Conversador, foi fazendo amigos entre os clientes, muitos deles ricos. Arrumou um sócio, e surgiria assim o Rubayat.

O sócio, libanês, adorava o poeta persa Omar Khayan, autor, entre outras obras, de "Rubayat". Não era um nome apropriado para uma churrascaria, mas assim ficou. "Ele é quem tinha o dinheiro, eu não podia reclamar."

Em 1957, nascia no centro da cidade o primeiro restaurante daquele ex-garçom. Desde então, ele não parou de crescer. Abriu novas casas nas regiões mais nobres de São Paulo, agora ao lado do filho Belarmino. Chegou a comprar uma fazenda para ter o suprimento de sua própria carne.

Numa espécie de viagem de volta, ele e seu filho abriram neste ano um restaurante em Madri, uma réplica do Rubayat - um nome que soou estranho para os espanhóis, por não ter nenhuma associação com o Brasil nem com churrascaria, mais lembrando a culinária oriental.
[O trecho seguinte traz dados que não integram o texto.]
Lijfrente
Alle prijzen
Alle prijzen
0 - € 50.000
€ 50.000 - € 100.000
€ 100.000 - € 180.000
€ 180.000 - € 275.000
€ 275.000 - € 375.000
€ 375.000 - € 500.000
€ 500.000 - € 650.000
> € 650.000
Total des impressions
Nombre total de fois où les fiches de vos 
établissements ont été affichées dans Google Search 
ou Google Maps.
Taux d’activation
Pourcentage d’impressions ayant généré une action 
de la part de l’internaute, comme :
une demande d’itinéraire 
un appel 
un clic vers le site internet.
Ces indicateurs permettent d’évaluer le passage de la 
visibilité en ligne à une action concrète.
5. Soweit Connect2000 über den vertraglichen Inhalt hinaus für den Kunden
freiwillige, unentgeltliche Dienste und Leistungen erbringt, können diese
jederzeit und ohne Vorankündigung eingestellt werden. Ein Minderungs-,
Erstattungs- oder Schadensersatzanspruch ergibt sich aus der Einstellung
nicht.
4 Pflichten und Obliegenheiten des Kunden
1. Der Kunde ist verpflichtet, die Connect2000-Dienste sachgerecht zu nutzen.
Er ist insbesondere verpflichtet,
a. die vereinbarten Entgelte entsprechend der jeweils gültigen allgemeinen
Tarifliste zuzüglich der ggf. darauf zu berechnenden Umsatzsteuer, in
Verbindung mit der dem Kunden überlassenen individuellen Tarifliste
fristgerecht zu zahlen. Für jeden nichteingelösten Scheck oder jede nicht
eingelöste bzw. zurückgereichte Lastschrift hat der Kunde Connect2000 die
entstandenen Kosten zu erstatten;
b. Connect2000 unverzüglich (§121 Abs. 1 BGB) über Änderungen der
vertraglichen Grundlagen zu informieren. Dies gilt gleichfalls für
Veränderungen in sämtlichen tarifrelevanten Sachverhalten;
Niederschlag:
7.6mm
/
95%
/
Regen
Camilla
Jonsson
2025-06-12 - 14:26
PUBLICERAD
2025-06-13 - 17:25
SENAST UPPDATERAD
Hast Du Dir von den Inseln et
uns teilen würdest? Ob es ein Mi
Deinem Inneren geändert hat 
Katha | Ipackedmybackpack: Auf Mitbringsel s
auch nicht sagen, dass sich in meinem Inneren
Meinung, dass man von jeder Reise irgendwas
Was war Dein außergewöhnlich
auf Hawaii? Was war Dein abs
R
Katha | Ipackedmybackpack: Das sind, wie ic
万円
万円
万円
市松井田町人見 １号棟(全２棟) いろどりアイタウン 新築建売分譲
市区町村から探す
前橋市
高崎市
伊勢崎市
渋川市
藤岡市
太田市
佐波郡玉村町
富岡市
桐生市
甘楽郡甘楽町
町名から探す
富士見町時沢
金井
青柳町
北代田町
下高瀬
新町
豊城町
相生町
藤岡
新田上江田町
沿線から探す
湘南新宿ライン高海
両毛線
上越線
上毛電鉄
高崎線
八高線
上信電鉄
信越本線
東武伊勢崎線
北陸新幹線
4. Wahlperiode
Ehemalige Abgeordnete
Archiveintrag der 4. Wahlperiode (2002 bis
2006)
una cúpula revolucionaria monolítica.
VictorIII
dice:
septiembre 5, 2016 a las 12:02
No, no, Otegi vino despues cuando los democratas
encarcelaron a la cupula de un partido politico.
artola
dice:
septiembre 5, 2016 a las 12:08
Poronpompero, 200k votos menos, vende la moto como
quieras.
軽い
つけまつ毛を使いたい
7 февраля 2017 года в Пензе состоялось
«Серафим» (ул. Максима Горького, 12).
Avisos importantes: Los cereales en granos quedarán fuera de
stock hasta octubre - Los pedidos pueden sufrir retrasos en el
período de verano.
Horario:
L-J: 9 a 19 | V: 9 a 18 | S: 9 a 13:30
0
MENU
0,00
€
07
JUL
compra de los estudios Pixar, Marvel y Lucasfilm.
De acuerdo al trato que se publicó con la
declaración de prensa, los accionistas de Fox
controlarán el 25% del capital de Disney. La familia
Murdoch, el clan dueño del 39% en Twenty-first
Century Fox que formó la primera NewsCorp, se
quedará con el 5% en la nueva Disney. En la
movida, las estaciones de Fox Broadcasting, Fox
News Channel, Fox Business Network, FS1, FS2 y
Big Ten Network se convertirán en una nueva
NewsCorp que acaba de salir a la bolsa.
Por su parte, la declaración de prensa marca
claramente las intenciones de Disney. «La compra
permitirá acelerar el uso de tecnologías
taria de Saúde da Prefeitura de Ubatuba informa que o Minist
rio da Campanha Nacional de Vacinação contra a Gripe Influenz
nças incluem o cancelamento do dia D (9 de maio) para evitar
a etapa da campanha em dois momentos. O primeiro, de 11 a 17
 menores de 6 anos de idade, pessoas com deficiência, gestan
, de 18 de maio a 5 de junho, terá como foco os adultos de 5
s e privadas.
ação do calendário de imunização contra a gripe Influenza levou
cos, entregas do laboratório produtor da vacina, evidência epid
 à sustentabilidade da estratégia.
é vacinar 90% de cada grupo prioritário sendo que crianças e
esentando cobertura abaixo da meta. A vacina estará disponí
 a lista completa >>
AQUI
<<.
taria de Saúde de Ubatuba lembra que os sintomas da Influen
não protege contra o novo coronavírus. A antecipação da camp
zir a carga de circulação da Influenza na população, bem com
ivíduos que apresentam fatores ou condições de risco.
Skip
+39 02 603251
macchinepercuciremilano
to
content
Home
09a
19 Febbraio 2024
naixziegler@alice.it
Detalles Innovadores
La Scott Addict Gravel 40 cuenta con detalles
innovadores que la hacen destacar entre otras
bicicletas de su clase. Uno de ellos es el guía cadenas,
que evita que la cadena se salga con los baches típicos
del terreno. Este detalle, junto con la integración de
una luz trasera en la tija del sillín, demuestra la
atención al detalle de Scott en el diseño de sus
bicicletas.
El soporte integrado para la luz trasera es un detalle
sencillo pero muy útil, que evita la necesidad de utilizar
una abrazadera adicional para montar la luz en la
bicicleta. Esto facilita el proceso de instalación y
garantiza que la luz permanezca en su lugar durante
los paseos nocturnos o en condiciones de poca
Para ajudar a explicar a razão do nome, colocaram um detalhe no cardápio. Em uma de suas páginas, com destaque, existe um relato de vida: a história de um emigrante espanhol que foi, sozinho, tentar a sorte no Brasil. "Tive sorte e paciência", diz ele, que completou neste mês 75 anos.

Desta vez, porém, o aniversário foi comemorado na Espanha, onde estava trabalhando. "Sempre quis voltar a ter um pé na terra em que nasci. Acho que isso faz parte dos sonhos de todo emigrante. Queremos mostrar que vencemos."

Coluna originalmente publicada na Folha de S.Paulo, editoria Cotidiano.